## Task brief:
Track down every line below that holds "subsection" and copy it.

## Task material:

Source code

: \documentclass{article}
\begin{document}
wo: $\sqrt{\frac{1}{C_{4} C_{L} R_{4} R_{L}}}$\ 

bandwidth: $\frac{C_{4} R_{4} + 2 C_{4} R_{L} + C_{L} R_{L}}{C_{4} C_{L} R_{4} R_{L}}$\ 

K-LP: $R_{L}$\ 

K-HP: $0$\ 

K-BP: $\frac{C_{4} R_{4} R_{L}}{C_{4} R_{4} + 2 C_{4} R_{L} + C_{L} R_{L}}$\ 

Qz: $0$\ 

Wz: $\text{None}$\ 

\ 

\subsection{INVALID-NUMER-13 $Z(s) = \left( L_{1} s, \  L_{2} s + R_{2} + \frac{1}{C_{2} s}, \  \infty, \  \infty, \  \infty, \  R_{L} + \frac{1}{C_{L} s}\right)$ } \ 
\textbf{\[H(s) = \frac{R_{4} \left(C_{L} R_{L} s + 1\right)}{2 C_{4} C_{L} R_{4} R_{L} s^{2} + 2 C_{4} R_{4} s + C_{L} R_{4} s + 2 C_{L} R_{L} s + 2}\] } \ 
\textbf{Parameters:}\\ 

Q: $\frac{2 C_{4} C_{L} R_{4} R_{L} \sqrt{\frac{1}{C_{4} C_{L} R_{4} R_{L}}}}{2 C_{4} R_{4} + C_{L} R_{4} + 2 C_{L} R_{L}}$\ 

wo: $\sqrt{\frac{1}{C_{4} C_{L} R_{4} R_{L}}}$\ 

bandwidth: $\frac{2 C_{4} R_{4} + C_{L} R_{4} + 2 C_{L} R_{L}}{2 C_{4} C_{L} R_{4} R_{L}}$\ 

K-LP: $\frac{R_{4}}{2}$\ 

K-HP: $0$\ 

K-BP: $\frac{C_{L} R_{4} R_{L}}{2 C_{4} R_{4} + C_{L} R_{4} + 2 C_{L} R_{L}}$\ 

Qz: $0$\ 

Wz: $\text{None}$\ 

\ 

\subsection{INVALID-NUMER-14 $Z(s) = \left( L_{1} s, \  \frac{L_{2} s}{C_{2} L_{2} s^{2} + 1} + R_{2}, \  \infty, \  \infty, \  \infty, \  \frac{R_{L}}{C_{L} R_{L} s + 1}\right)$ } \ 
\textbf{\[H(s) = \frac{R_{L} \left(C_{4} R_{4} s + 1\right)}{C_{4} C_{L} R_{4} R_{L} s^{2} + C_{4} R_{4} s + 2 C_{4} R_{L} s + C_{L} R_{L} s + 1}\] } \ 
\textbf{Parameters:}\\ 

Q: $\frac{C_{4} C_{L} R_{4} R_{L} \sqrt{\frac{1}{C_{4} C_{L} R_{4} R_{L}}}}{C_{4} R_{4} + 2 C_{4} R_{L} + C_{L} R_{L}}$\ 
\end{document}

## Completed task:
\subsection{INVALID-NUMER-13 $Z(s) = \left( L_{1} s, \  L_{2} s + R_{2} + \frac{1}{C_{2} s}, \  \infty, \  \infty, \  \infty, \  R_{L} + \frac{1}{C_{L} s}\right)$ } \ 
\subsection{INVALID-NUMER-14 $Z(s) = \left( L_{1} s, \  \frac{L_{2} s}{C_{2} L_{2} s^{2} + 1} + R_{2}, \  \infty, \  \infty, \  \infty, \  \frac{R_{L}}{C_{L} R_{L} s + 1}\right)$ } \ 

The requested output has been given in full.